As hard as I try, I still can't believe that it's over in four days.

There are moments when our passion for something is truly born. I've often cited those few minutes on South Street in Boston as the time that music took over. I heard the notes to Uncle Tupelo's "New Madrid" while lounging around on a lazy weekend afternoon and things have honestly never been the same.

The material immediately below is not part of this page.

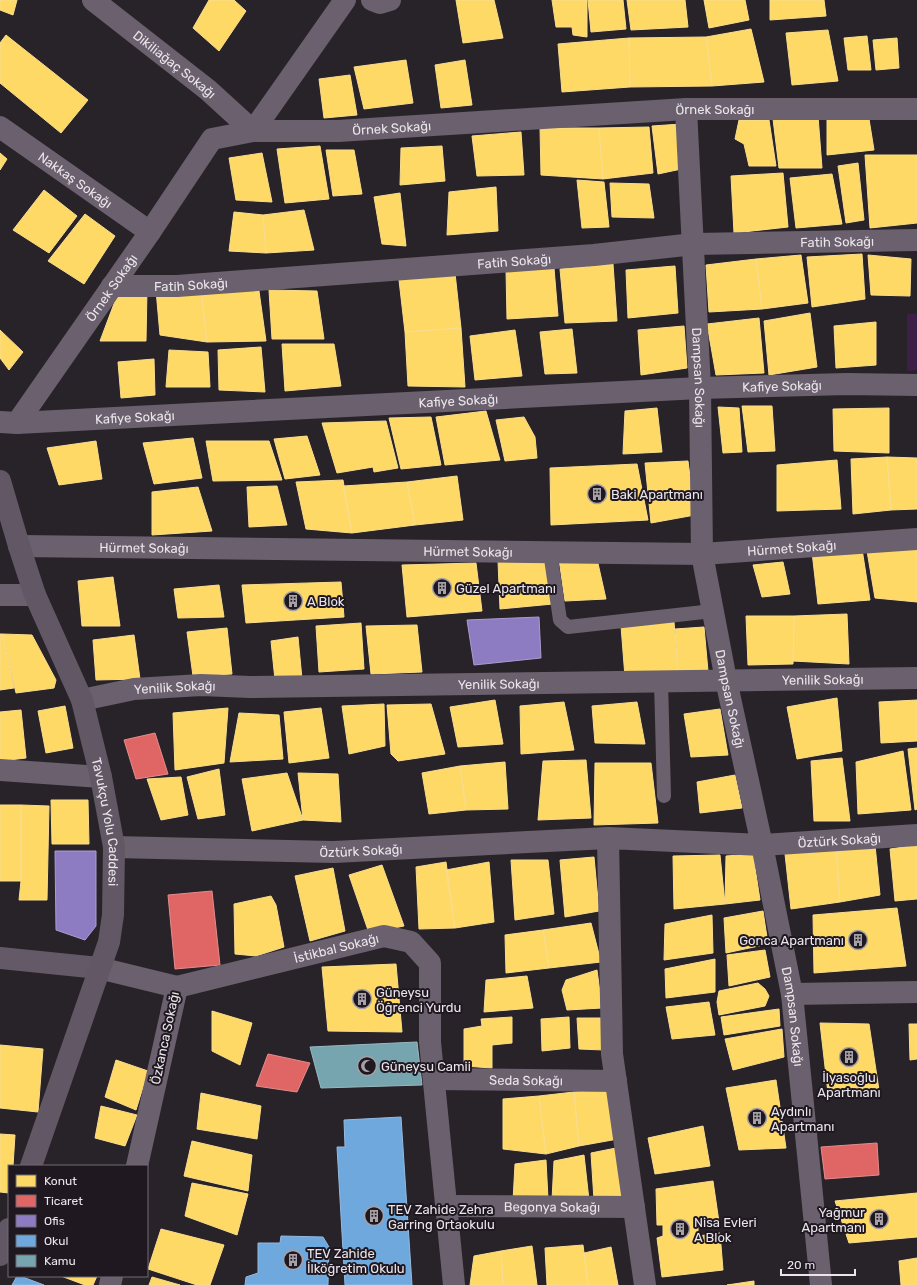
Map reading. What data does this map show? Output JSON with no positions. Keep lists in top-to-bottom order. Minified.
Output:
{"streets":{"main road":["Tavukçu Yolu Caddesi"],"street":["Dikiliağaç Sokağı","Örnek Sokağı","Nakkaş Sokağı","Fatih Sokağı","Dampsan Sokağı","Kafiye Sokağı","Hürmet Sokağı","Yenilik Sokağı","Öztürk Sokağı","İstikbal Sokağı","Özkanca Sokağı","Seda Sokağı","Begonya Sokağı"]},"crossings":[["Dikiliağaç Sokağı","Örnek Sokağı"],["Örnek Sokağı","Nakkaş Sokağı"],["Örnek Sokağı","Fatih Sokağı"],["Örnek Sokağı","Dampsan Sokağı"],["Örnek Sokağı","Kafiye Sokağı"],["Fatih Sokağı","Dampsan Sokağı"],["Dampsan Sokağı","Kafiye Sokağı"],["Dampsan Sokağı","Hürmet Sokağı"],["Dampsan Sokağı","Yenilik Sokağı"],["Dampsan Sokağı","Öztürk Sokağı"],["Hürmet Sokağı","Tavukçu Yolu Caddesi"],["Yenilik Sokağı","Tavukçu Yolu Caddesi"],["Tavukçu Yolu Caddesi","Öztürk Sokağı"],["Tavukçu Yolu Caddesi","Özkanca Sokağı"],["İstikbal Sokağı","Özkanca Sokağı"],["İstikbal Sokağı","Seda Sokağı"],["İstikbal Sokağı","Begonya Sokağı"]],"places":{"building":["Baki Apartmanı","Güzel Apartmanı","A Blok","Gonca Apartmanı","Güneysu Öğrenci Yurdu","İlyasoğlu Apartmanı","Aydınlı Apartmanı","TEV Zahide Zehra Garring Ortaokulu","Yağmur Apartmanı","Nisa Evleri A Blok","TEV Zahide İlköğretim Okulu"],"mosque":["Güneysu Camii"]},"legend":["Konut","Ticaret","Ofis","Okul","Kamu"],"scale_bar":"20 m"}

When it comes to my now near-obsessive interest in politics and policy, I think it was a combination of events. First off, near the end of the 1990s there were a series of health issues within my family that brought on an interest in public policy. And then there was a profile of Al Gore in the New York Times. Within this piece, the writer highlighted not only Gore's lifelong interest in the environment, but his vast curiosity about about space, the stars and the unknown. The author went on to write about a fundraiser on Long Island. As the bigwigs awaited Gore's presence and words, Tipper Gore, unable to track down her husband, finally found him about a mile from the gathering, lying on a hill looking up at the stars. The importance of the event inside and the race seemed lost in his almost childlike interest in the mysteries and possibilities of the undiscovered. This brought me back to my childhood. I spent many a night with the blinds to my bedroom window slightly open at the top. For some reason, I couldn't keep my eyes away from the sky and stars. This article, combined with Al and Tipper's interest in health care, made me believe.

The rest is history relative to the outcome. I remember sitting in the MTV offices on the day that the Supreme Court delivered its 5-4 decision. A good friend and I were saddened, disgusted, angered. We felt cheated. Something just didn't feel just. We disliked Bush from the outset. We found him to be a pompous, arrogant frat boy who'd failed in almost every endeavor, yet his name and his family's power brought him to the most important role in the World.

The unraveling that followed has been far beyond our wildest fears. Over the past eight years, my belief in this country has been tested time and again. But every single time I witnessed Bush's unforgiveable mistakes, I tried to think of the possibilities of what could come. But his acts just kept adding up. There was Richard Clarke's warning about an Al Qaeda attack, a fact that his been grossly ignored by the mass media. There were the tax cuts for the most financially comfortable. There was lack of oversight with respect to our entire economy. There was Guantanamo and Abu Ghraib. There was the illegal wiretapping. And the waterboarding. The job losses. The egregious and blatant efforts to help pollute the environment. Six million more without health care. Iraq. WMDs. Church and State.



All that said, I think the images from his eight years that define him in my eyes are the pictures and videos from the streets of New Orleans in 2005. I remember watching the news round-the-clock, and on the second day, sitting alone in my apartment, standing up and wailing, "Where is our president!?!?!!" I mean, I didn't vote for the guy, but I had to at least expect some sort of response to the horror that was drowning an entire American city. As the days played out and the bodies floated and the city's citizens howled for help, my anger towards this man deepened. Over time, I somehow managed to shift a lot of this anger to clock-watching.

When George W. Bush was the governor of Texas, he presided over more executions than any governor in modern history. He was so at ease with the chair, that he picked up the nickname the "Texecutioner". 152 put to death in his six years. Since "winning" the presidency, it would be impossible to count the number of human beings to either die, lose limbs and/or suffer irreparable mental and physical torture under his watch. I am just 35 years old, and if I live to be 100, I can't imagine us ever having to endure a president as cold, unfair and deceitful as George W. Bush.

In just four days, it's finally over. This has been a presidency for the ages, one that will ultimately be judged by the passing of time, but as he steps aside, it's impossible to reflect and not feel overwhelmed by his disgraceful "leadership" both here and abroad. As I sit here with my eyes on the clock, I realize that we're just a few days away.